# Bead's Pickle - Carolyn Hill (aka Brown Rat)



## Mark Robson (Sep 22, 2006)

Having self published my early work, and read more than my fair share of the self published work of others, it should not be taken lightly that I would describe _Bead's Pickle_ by Carolyn Hill as the best written self published book that I've come across.  (And yes, I include my own books within that scope.)

It did take me a few chapters to get into the quirky, off-beat storyline, but once hooked, I finished the vast majority of the book in one sitting.  The writing style is clean and polished, and her unique writing voice clearly displays her love for playing with words.  

One has to feel sorry for Bead McCheckrovsky.  It is clear from the outset that life has dealt her some pretty tough breaks.  Yet despite her troubled background she has built a place for herself running a fast food franchise aboard the aging starship cruise liner _Anarchy_.  What makes her likeable from the start is that her reaction to her own misfortunes has been to reach out to others in trouble and seek to give them the help and love that she has lacked in her own life.  If that means her staff in the Daisy Fresh fast food restaurant are an oddball cast that cause her little but trouble and heartache, then that appears fine by Bead.  She has adopted them as her surrogate family and is determined to prevent shadows of the past from ruining their corporate dream of freedom and a life amongst the stars.

As one would expect, things quickly go awry.  One event after another link together in a sequence that seems set to shatter Bead's dreams and break up the bunch of misfits she considers her family.  However, there is one freak twist of fate that looks as if it could offer her a light at the end of her very dark tunnel ... if only she can figure out how to use it to her advantage.  

Carolyn piles on the agony for Bead in great style, with so many problems and adversaries that it becomes impossible to see quite how Bead will turn things around.  The plotting of this book is tight and complex, and the feel-good ending left me keen to read more.  My only minor criticism is that I felt there were too many members of her 'family' for me to really 'know' them all.  Despite the large cast, however, Carolyn managed to give each a distinctive character and a part to play, so it took little from the clever story and the emotive writing style.  

Whilst this story doesn't have a mass-market feel to it, I feel sure that there is a considerable niche in the SF market just waiting for Carolyn to jump in and fill.  Her writing is original and clever, with a touch of humour that will leave those who read her work with a warm afterglow of satisfaction.

I heartily encourage you to give this book a go, and hope that someone in the publishing industry will sit up and take notice that Carolyn has arrived!


----------



## dwndrgn (Sep 22, 2006)

I want a copy!  Where can I find it?


----------



## Mark Robson (Sep 22, 2006)

Buy your copy here:  http://www.lulu.com/content/352583  I did, and it was money well spent.


----------



## dwndrgn (Sep 22, 2006)

Darn and you were fast too.  I just bought it (along with Laura Underwood's Dragon's Tongue) over at Amazon.  I happened to find I had some gift certificates available and I just had to use them!


----------



## Carolyn Hill (Sep 22, 2006)

== == ==

_JOB_
Answer these questions from the Bead's Pickle thread:
1. On what starship cruise liner does Bead run her fast food franchise?
2. What does the reviewer give as his only minor criticism of the book?
3. What other book did dwndrgn buy, and on what site?

== == ==

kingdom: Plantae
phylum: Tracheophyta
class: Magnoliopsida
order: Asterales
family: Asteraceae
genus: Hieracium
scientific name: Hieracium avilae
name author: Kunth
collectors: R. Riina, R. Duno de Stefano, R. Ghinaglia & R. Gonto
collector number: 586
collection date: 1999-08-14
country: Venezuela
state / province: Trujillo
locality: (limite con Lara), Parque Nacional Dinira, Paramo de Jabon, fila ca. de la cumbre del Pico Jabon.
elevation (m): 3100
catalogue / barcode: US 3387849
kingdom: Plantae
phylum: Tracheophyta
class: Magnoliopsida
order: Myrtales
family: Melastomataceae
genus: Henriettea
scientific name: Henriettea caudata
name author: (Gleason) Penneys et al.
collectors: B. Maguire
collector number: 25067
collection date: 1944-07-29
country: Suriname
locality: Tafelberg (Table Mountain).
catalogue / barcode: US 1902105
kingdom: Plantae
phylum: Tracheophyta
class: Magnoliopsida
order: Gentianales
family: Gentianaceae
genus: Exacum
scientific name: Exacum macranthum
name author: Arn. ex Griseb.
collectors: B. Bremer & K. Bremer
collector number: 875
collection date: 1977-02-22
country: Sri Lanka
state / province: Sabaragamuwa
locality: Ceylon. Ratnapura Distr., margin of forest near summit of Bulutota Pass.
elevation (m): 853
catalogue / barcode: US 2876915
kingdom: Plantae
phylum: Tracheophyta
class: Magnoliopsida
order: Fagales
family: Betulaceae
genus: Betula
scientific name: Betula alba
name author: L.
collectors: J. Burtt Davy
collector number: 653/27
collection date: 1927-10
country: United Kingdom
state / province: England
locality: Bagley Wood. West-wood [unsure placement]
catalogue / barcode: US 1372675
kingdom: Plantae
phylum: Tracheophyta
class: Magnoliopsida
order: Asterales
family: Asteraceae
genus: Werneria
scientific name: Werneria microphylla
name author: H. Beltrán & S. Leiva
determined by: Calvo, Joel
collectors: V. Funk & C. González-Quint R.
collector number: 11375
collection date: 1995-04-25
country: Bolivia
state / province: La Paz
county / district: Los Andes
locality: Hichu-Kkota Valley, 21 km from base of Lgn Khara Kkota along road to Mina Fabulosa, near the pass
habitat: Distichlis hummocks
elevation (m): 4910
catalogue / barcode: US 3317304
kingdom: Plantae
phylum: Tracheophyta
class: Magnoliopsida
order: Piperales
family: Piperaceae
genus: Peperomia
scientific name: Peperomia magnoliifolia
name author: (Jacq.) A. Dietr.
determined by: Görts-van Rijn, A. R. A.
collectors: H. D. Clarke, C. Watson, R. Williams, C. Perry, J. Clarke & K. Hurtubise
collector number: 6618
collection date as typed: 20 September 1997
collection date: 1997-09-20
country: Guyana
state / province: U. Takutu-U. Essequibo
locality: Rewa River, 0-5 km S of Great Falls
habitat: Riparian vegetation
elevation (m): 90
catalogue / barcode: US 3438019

== == ==

_RESULT_
1. The Anarchy.
2. There were too many members of Bead's "family" for him to really know them all.
3. Laura Underwood's Dragon's Tongue, bought at Amazon.